When it comes to migration, UT history professor Joan Neuberger wants people to know there’s more to the subject than the heated rhetoric coming out of Washington, D.C.

Neuberger launched a series of screenings in response to the increased public interest concerning migration. The project ­­— titled Faces of Migration: Classic and Contemporary Feature Film Series — started last September to inform students about the migration experiences of different cultures. On average, Neuberger said the bimonthly screenings attracted 40-50 students per film.

“People often make political decisions based on stereotypes about things that they don’t really know that much about,” Neuberger said. “I just wanted people to start talking about (migration).”

The series returned Tuesday with the picture “A Better Life,” which follows an undocumented immigrant fighting to build a future for himself and his natural-born American son in Los Angeles. Alberto Garcia Maldonado, a visiting research fellow from the University of California, Berkeley, was asked by Neuberger to introduce the film. Maldonado — a son of Mexican immigrants himself — studies immigration between the United States and Mexico.

“(‘A Better Life’) is a very good view of mixed-status immigrant families,” Maldonado said. “It highlights a very particular moment during president Barack Obama’s first term — deportations actually did reach a record high during his first term.
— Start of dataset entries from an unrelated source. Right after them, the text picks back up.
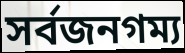
সর্বজনগম্য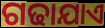
ଗଢାଯାଏ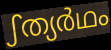
ഽത്യർഥം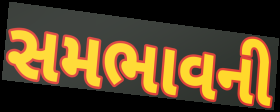
સમભાવની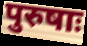
पुरुषाः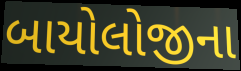
બાયોલોજીના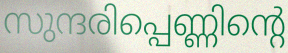
സുന്ദരിപ്പെണ്ണിന്റെ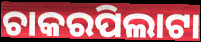
ଚାକରପିଲାଟା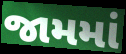
જામમાં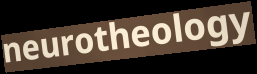
neurotheologyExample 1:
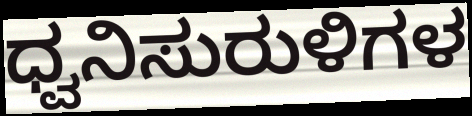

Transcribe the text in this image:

ಧ್ವನಿಸುರುಳಿಗಳ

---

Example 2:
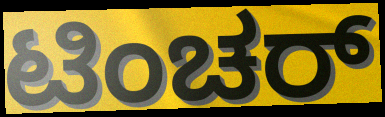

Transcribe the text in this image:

ಟಿಂಚರ್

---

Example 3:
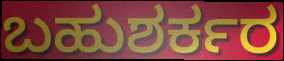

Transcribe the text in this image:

ಬಹುಶರ್ಕರ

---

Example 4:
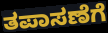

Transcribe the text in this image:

ತಪಾಸಣೆಗೆ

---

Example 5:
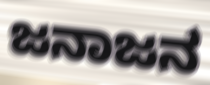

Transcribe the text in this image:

ಜನಾಜನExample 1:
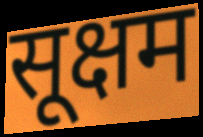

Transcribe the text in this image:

सूक्षम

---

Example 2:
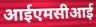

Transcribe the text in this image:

आईएमसीआई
It’s during the second term that you have DACA and DAPA — these programs that are being debated once again today.”

Neuberger points out that migration isn’t just limited to U.S.–Mexico relations and is in fact a universal human behavior that manifests itself in various ways across cultural lines.

“One of the things we wanted to do was make sure we included films from all over the world,” Neuberger said. “(The films) are about all different immigration possibilities.”
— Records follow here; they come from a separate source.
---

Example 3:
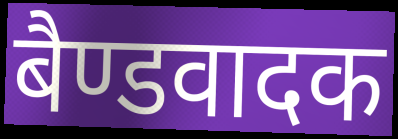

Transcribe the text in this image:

बैण्डवादक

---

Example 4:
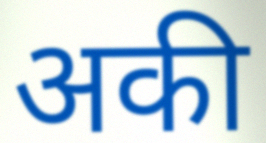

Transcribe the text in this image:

अकी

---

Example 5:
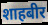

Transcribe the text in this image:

शाहबीर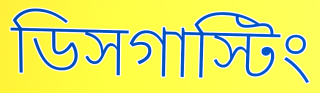
ডিসগাস্টিংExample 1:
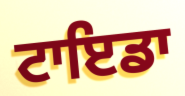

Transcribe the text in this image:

ਟਾਇਡਾ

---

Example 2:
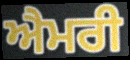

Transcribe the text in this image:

ਐਮਰੀ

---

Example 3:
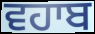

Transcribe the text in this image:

ਵਹਾਬ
Courtney Meador, program coordinator for the Institute for Historical Studies, said students should get involved in the program because it gives them an opportunity to bond with other students who share similar interests.

“A community has grown up around this series, as a student, that sort of relationship building around areas of common concern would really draw me in,” Meador said. “It’s a good cross section of people interested in film, migration and the humanities.”

The series showcases a film every other Tuesday at the Glickman Conference Center in the Liberal Arts Building and features a special guest and follow-up discussion.